Don’t Judge A Book

Except I do, of course. And I bought this one because of three things: the title, the cover, and the recommendation. I didn’t know anything about it. 

We Are Never Meeting In Real Life was on a list of recommendations by Roxane Gay, who calls it “As close to perfect as an essay collection can get.”

I make a habit of not doing any research before I read a book, which sometimes is a good thing and sometimes blows up in my face. In this case, it worked out.

I had a moment of  complete meltdown when this happened. Roxane Gay retweeted me, Samantha replied, and I made a long low keening noise for approximately two and a half hours.

And at that point I was only seventeen pages in!

It kind of goes without saying that the book is hilarious. It tackles really difficult topics – poverty, abuse, health, being black in America, being queer. But it does so with such sharp wit, humour, self-awareness, and intelligence, that you feel incredibly engaged even when it’s tough. She never shoves you in a hole and leaves you there. It’s more like “Yo, check out this hole, it’s pretty shit, eh, lol.”

One such hole is her physical health. Again, as I said, I didn’t know anything about her, but in the third or second chapter, she starts to give information about various symptoms. And then it comes out – one of her diagnoses is arthritis.

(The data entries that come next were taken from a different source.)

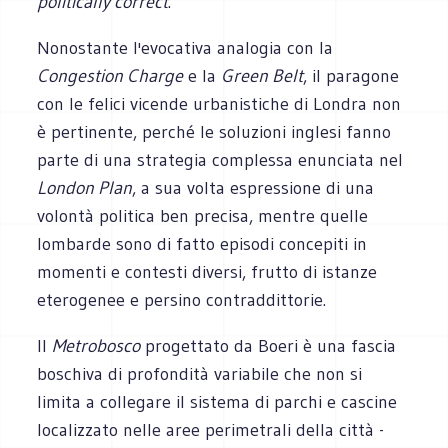
politically correct
.
Nonostante l'evocativa analogia con la
Congestion Charge
e la
Green Belt
, il paragone
con le felici vicende urbanistiche di Londra non
è pertinente, perché le soluzioni inglesi fanno
parte di una strategia complessa enunciata nel
London Plan
, a sua volta espressione di una
volontà politica ben precisa, mentre quelle
lombarde sono di fatto episodi concepiti in
momenti e contesti diversi, frutto di istanze
eterogenee e persino contraddittorie.
Il
Metrobosco
progettato da Boeri è una fascia
boschiva di profondità variabile che non si
limita a collegare il sistema di parchi e cascine
localizzato nelle aree perimetrali della città -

I sat back in shock. I hardly read anything mainstream about someone with arthritis, and when I do, I will have sought it out. So to come across it in this way, almost as a footnote, was important for two reasons.

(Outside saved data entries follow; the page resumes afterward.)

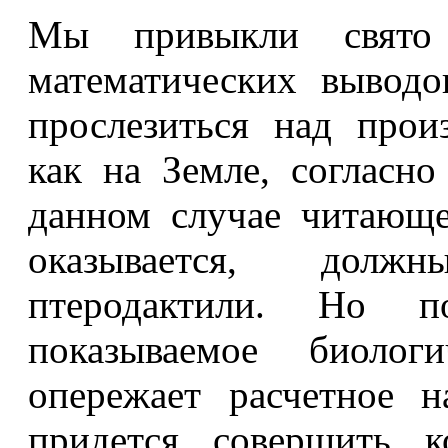
Мы привыкли свято 
математических выводо
прослезиться над прои
как на Земле, согласно
данном случае читающе
оказывается, долж
птеродактили. Но по
показываемое биолог
опережает расчетное н
придется совершить к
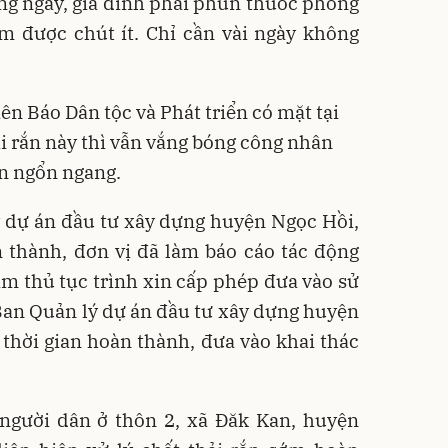
ng ngày, gia đình phải phun thuốc phòng
m được chút ít. Chỉ cần vài ngày không
n Báo Dân tộc và Phát triển có mặt tại
ải rắn này thì vẫn vắng bóng công nhân
òn ngổn ngang.
 dự án đầu tư xây dựng huyện Ngọc Hồi,
 thành, đơn vị đã làm báo cáo tác động
m thủ tục trình xin cấp phép đưa vào sử
Ban Quản lý dự án đầu tư xây dựng huyện
thời gian hoàn thành, đưa vào khai thác
gười dân ở thôn 2, xã Đăk Kan, huyện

  1. Representation Is Important. To be able to see yourself in popular texts is really a watershed moment. I feel the same about other marginalized aspects of my identity, like being bisexual, but especially with this, because young people with arthritis are just not seen.
  2. It’s not centered as part of her narrative. It is there, it is important, she is clear about the ways in which it limits her life – but it’s not there as a definition. Which is extremely important to me because I don’t want my physical health to define me. I don’t want to be known for it. I need to talk about it, because I need people to understand why I live the way I do, or what I need, but I don’t it to be The Thing. And for Samantha, at least in the stories she tells about herself, it’s not.

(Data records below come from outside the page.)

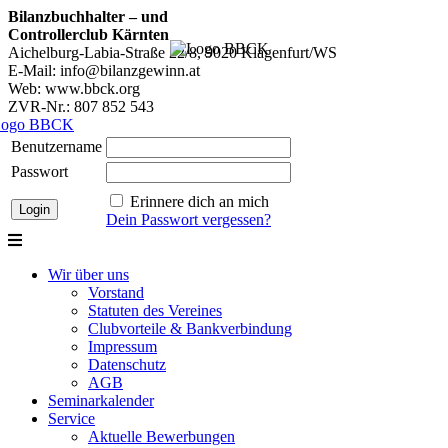
Bilanzbuchhalter – und
Controllerclub Kärnten
Aichelburg-Labia-Straße 22/8, 9020 Klagenfurt/WS
E-Mail: info@bilanzgewinn.at
Web: www.bbck.org
ZVR-Nr.: 807 852 543
Benutzername
Passwort
Erinnere dich an mich
Dein Passwort vergessen?
Wir über uns
Vorstand
Statuten des Vereines
Clubvorteile & Bankverbindung
Impressum
Datenschutz
AGB
Seminarkalender
Service
Aktuelle Bewerbungen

I particularly enjoyed her take on relationships, including such gems as:

“But I’m going to need you to love me on the bus, dude. And first thing in the morning. Also, when I’m drunk and refuse to shut up about getting McNuggets from the drive-thru. When I fall asleep in the middle of that movie you paid extra to see in IMAX. When I wear the flowered robe I got at Walmart and the sweatpants I made into sweatshorts to bed. When I am blasting “More and More” by Blood Sweat & Tears at seven on a Sunday morning while cleaning the kitchen and fucking up your mom’s frittata recipe. When I bring a half dozen gross, mangled kittens home to foster for a few nights and they shit everywhere and pee on your side of the bed. When I go “grocery shopping” and come back with only a bag of Fritos and five pounds of pork tenderloin. When I’m sick and stumbling around the crib with half a roll of toilet paper shoved in each nostril. When I beg you fourteen times to read something I’ve written, then get mad when you tell me what you don’t like about it and I call you an uneducated idiot piece of shit. Lovebird city.”

The final titular essay – We Are Never Meeting In Real Life – served an equal amount of truth and hyperbole and left me in hysterics. When she describes the anxiety induced by voice mails – “I’m depressed, man! Please don’t ever leave me a voice mail! Lexapro has yet to cure the existentialist horror that is modern telecommunications,” I felt like I had never related to anyone more. Which is, I guess, how a lot of people feel and why the book as done so well. The chapter, which boils down to “I’m funny on the internet, please don’t ever actually talk to me,” is exactly how I feel. Not that I’m funny. But I’m ok at the words thing when I can write them down. When I have to speak them, I suck.

Real Life, man. That shit’s Not For Beginners.